# Idea for loosening rusted hub assembly



## mark sr (Jun 13, 2017)

Whenever I expect old bolts to give me a hard time I like to douse them with PB Blaster a time or three, a day or two ahead of time. What are you working on?


----------



## Richo (Dec 6, 2007)

It's not the bolts. It's the hub assembly rusted to the steering knuckle - a very common problem


----------



## mark sr (Jun 13, 2017)

Can you take a block of wood and hammer to convince it to start working it's way off?


----------



## Richo (Dec 6, 2007)

Nothing works when it's rusted on there badly. People have tried using a sledge hammer to no avail. There are many videos showing ways of removing it but none of them worked for me


----------



## mark sr (Jun 13, 2017)

I've only replaced a handful of them but don't recall ever having any insurmountable problems.


----------



## 47_47 (Sep 11, 2007)

I use a 1/2" air chisel and beat them off or a slide hammer. Have loosened lug nuts and sharp slow speed turns for stuck on rims. Brake shoes and pads are attached to the knuckles and the rotors and drum to the hub. I would be concerned about possible damage.


----------



## ukrkoz (Dec 31, 2010)

No, driving loosens rusted rotors, not hubs. 

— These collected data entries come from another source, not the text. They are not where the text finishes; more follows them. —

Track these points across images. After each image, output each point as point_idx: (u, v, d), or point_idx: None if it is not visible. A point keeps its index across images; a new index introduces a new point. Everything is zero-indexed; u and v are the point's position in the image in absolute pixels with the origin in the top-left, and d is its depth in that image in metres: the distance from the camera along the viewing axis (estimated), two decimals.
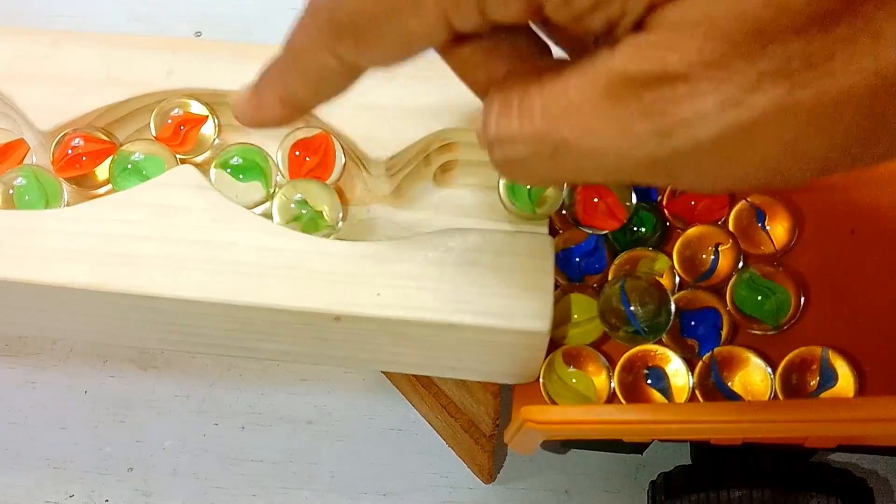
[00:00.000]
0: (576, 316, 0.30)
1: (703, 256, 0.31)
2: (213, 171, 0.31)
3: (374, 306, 0.28)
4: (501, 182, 0.30)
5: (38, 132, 0.32)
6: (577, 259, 0.31)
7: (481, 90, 0.22)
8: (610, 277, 0.31)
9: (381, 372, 0.42)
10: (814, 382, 0.28)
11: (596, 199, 0.30)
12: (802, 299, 0.30)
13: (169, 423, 0.42)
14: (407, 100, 0.31)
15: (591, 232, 0.31)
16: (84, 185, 0.32)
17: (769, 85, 0.17)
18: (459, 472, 0.40)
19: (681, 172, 0.19)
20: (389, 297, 0.28)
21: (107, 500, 0.40)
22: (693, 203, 0.31)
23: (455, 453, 0.40)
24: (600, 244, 0.31)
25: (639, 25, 0.18)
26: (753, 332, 0.30)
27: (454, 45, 0.22)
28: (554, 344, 0.30)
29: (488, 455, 0.37)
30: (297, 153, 0.31)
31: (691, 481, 0.32)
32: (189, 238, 0.29)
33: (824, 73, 0.17)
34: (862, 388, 0.28)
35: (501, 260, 0.28)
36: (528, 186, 0.30)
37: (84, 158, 0.31)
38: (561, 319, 0.30)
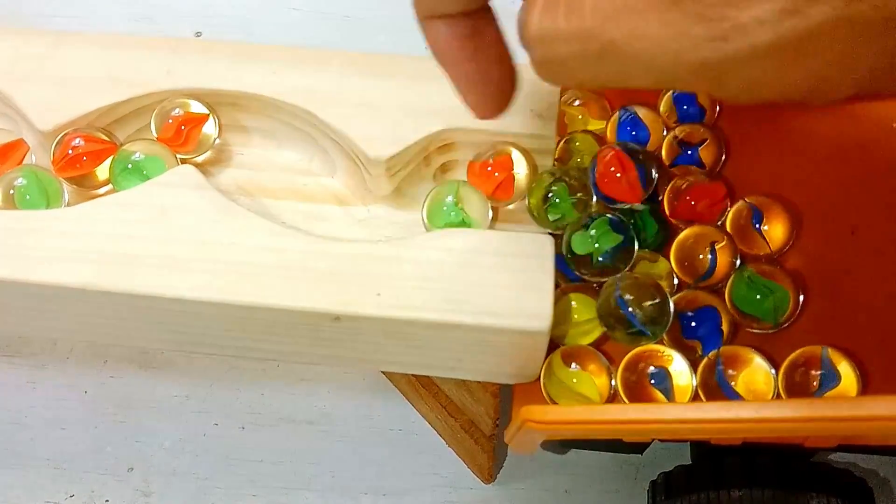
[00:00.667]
0: (576, 316, 0.30)
1: (701, 257, 0.31)
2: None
3: (374, 306, 0.28)
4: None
5: (38, 132, 0.32)
6: None
7: None
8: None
9: (381, 372, 0.42)
10: (816, 382, 0.28)
11: (619, 174, 0.30)
12: (801, 297, 0.30)
13: (169, 423, 0.42)
14: (407, 100, 0.31)
15: (612, 207, 0.31)
16: (84, 185, 0.32)
17: None
18: (459, 472, 0.40)
19: (729, 78, 0.19)
20: (389, 297, 0.28)
21: (107, 500, 0.40)
22: (693, 203, 0.31)
23: (455, 453, 0.40)
24: None
25: None
26: (753, 331, 0.30)
27: None
28: (554, 344, 0.30)
29: (488, 455, 0.37)
30: (488, 168, 0.31)
31: (691, 481, 0.32)
32: (189, 238, 0.29)
33: None
34: (865, 387, 0.28)
35: (501, 260, 0.28)
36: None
37: (84, 158, 0.31)
38: (561, 319, 0.30)
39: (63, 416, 0.42)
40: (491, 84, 0.24)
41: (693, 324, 0.30)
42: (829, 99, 0.20)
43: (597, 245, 0.29)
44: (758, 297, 0.29)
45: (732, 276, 0.30)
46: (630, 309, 0.28)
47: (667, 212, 0.32)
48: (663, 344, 0.30)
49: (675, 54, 0.19)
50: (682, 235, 0.31)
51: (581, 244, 0.29)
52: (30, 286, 0.29)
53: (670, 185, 0.32)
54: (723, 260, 0.30)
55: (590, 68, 0.20)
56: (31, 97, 0.32)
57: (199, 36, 0.54)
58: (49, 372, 0.43)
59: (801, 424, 0.26)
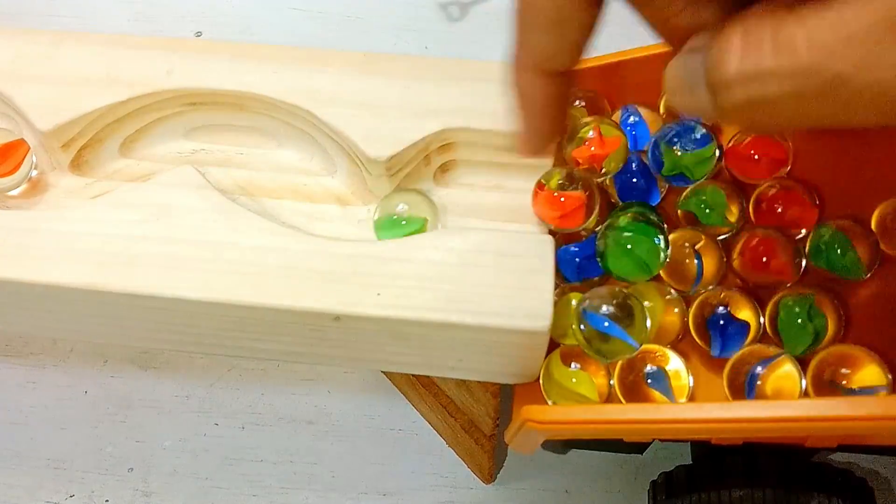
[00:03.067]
0: None
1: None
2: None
3: (374, 306, 0.28)
4: None
5: (38, 132, 0.32)
6: (577, 259, 0.31)
7: (680, 39, 0.21)
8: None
9: (381, 372, 0.42)
10: (846, 382, 0.28)
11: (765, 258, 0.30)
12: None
13: (169, 423, 0.42)
14: (407, 100, 0.31)
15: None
16: None
17: None
18: (459, 472, 0.40)
19: None
20: (389, 297, 0.28)
21: (107, 500, 0.40)
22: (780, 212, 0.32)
23: (455, 453, 0.40)
24: None
25: None
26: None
27: None
28: (554, 344, 0.30)
29: (488, 455, 0.37)
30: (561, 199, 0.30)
31: (692, 481, 0.32)
32: (189, 238, 0.29)
33: None
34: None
35: (501, 260, 0.28)
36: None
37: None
38: (561, 319, 0.30)
39: (63, 416, 0.42)
40: (550, 134, 0.26)
41: (721, 322, 0.30)
42: None
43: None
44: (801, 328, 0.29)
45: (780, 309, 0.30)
46: (600, 317, 0.27)
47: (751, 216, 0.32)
48: (687, 330, 0.30)
49: None
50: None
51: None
52: (29, 286, 0.29)
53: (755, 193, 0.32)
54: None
55: (806, 107, 0.18)
56: (31, 97, 0.32)
57: (199, 36, 0.54)
58: (49, 372, 0.43)
59: (802, 424, 0.26)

Next one, watch it to the end


----------



## chandler48 (Jun 5, 2017)

2001 Dodge Ram 3500 4wd had to have both burned off. New seals and new hubs were in order after that.


----------



## papereater (Sep 16, 2016)

I was just gonna mention - heat. If all else fails. And even that might not do it if the rust is fused. heat with propane. Then pound it gently (oxymoron??)


----------



## SeniorSitizen (Sep 10, 2012)

papereater said:


> I was just gonna mention - heat. If all else fails. And even that might not do it if the rust is fused. heat with propane. Then pound it gently (oxymoron??)

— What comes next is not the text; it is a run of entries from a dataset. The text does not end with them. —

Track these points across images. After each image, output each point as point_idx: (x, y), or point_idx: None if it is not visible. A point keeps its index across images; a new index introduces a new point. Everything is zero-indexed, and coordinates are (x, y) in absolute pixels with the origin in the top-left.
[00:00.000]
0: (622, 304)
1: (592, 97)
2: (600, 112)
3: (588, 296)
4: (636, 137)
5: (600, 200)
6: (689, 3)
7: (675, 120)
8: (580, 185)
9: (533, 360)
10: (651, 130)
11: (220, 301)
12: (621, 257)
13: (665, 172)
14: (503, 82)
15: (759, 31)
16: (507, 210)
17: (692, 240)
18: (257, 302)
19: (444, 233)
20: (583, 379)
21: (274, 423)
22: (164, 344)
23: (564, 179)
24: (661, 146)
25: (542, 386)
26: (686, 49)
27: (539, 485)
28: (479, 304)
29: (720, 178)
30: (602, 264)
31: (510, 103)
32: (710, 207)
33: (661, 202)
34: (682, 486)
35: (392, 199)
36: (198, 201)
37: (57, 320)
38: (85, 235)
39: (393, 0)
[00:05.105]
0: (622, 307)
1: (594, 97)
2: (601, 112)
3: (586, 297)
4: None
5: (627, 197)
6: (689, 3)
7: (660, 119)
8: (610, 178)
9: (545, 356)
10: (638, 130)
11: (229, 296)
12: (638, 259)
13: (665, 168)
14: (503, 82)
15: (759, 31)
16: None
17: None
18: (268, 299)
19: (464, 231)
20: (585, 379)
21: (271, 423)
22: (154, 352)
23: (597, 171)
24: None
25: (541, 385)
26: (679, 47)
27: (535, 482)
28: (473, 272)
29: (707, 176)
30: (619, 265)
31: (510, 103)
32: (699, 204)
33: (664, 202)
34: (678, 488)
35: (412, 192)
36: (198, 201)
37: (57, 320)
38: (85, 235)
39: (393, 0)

So many times I've seen heat applied in the wrong area, that is, where the parts are stuck.

The way I was taught, if that on the outer periphery is still cold that on the inner area that's stuck can't expand. And the gentleman that taught that was absolutely correct. I've seen failure many times with heat because the outer diameter wasn't heated allowing that metal to expand ( draw ) that which was stuck while the stuck area was still relatively cold.

Example: a 4ft. diameter bull wheel on a 4" shaft with 0.001" interference fit / inch of diameter. The bull wheel gets 2 acetylene rose buds on the outer circumference for about 30 minutes with an occasional trip with the torches down the spokes but never torch the hub. It works.


----------



## Richo (Dec 6, 2007)

I don't have a slide hammer or air chisel, but I have heard that some are so stubborn that even that doesn't do the trick. I applied heat from a standard propane torch where the hub goes into the steering knuckle. Held it there for several minutes but had no luck. 

The hub buster looks like a great idea, but is it even available in stores or online order only? When you are faced with a problem in the middle of a job, such an item is not so convenient to get. I did try the trick with using the steering to push the hub out but my car did not have anything in the right position to press anything against.

Good point about the brake calipers being mounted to the steering knuckle. That's why I don't do this kind of work regularly


----------